* _Aim of the task_: The data below should be transcribed in full, with no picture included.

* _Given data_:
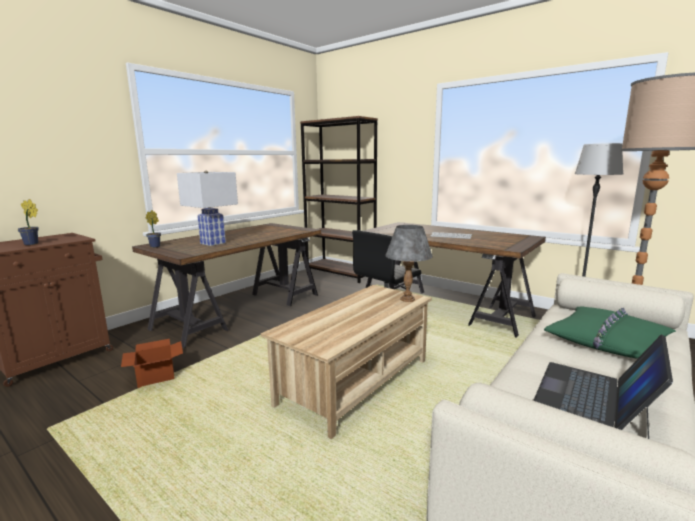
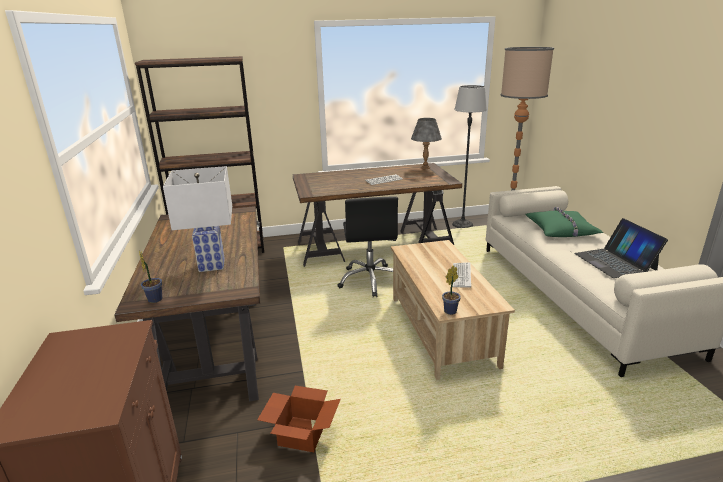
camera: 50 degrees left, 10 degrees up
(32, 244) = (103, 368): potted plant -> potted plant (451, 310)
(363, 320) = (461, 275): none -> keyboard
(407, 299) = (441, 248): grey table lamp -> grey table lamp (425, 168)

* _Task solution_:
camera: 50 degrees left, 10 degrees up
(32, 244) = (103, 368): potted plant -> potted plant (451, 310)
(363, 320) = (461, 275): none -> keyboard
(407, 299) = (441, 248): grey table lamp -> grey table lamp (425, 168)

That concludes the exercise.